Please give the number of lines in the records below where the word "Spillernes" occurs, and nothing else.
Start of RECORD EXCERPTS
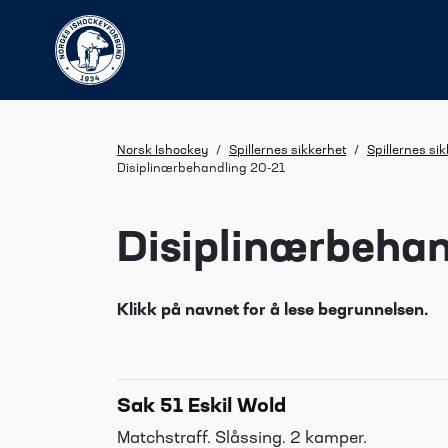
Norsk Ishockey
/
Spillernes sikkerhet
/
Spillernes si
Disiplinærbehandling 20-21
Disiplinærbehan
Klikk på navnet for å lese begrunnelsen.
Sak 51 Eskil Wold
Matchstraff. Slåssing. 2 kamper.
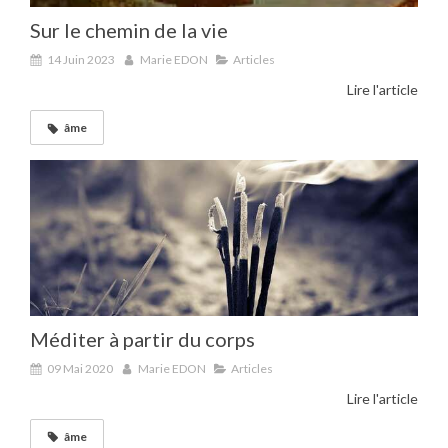
Sur le chemin de la vie
14 Juin 2023
Marie EDON
Articles
Lire l'article
âme
Méditer à partir du corps
09 Mai 2020
Marie EDON
Articles
Lire l'article
âme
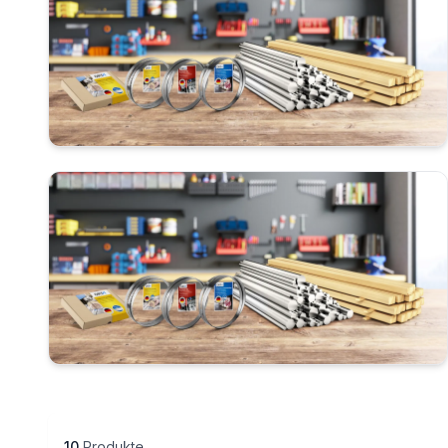
33 cm
45 cm
10
Produkte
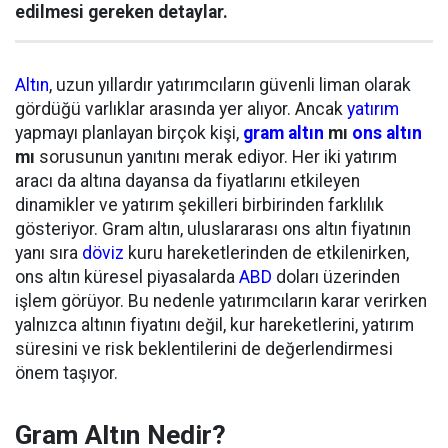
edilmesi gereken detaylar.
Altın
, uzun yıllardır yatırımcıların güvenli liman olarak
gördüğü varlıklar arasında yer alıyor. Ancak
yatırım
yapmayı planlayan birçok kişi,
gram altın
mı
ons altın
mı
sorusunun yanıtını merak ediyor. Her iki yatırım
aracı da altına dayansa da fiyatlarını etkileyen
dinamikler ve yatırım şekilleri birbirinden farklılık
gösteriyor. Gram altın, uluslararası ons altın fiyatının
yanı sıra
döviz
kuru hareketlerinden de etkilenirken,
ons altın küresel piyasalarda
ABD
doları üzerinden
işlem görüyor. Bu nedenle yatırımcıların karar verirken
yalnızca altının fiyatını değil, kur hareketlerini, yatırım
süresini ve risk beklentilerini de değerlendirmesi
önem taşıyor.
Gram Altın Nedir?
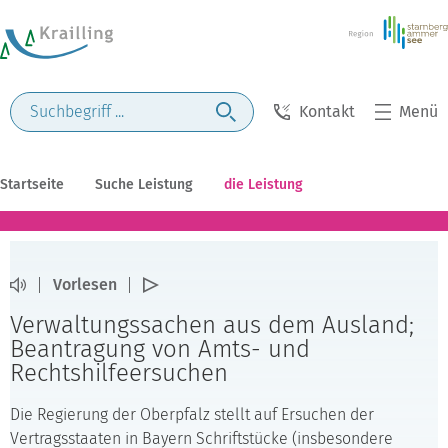
Kontakt
Menü
Startseite
Suche Leistung
die Leistung
Vorlesen
Verwaltungssachen aus dem Ausland;
Beantragung von Amts- und
Rechtshilfeersuchen
Die Regierung der Oberpfalz stellt auf Ersuchen der
Vertragsstaaten in Bayern Schriftstücke (insbesondere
End of RECORD EXCERPTS
:: RESULT OF THE TASK ::
2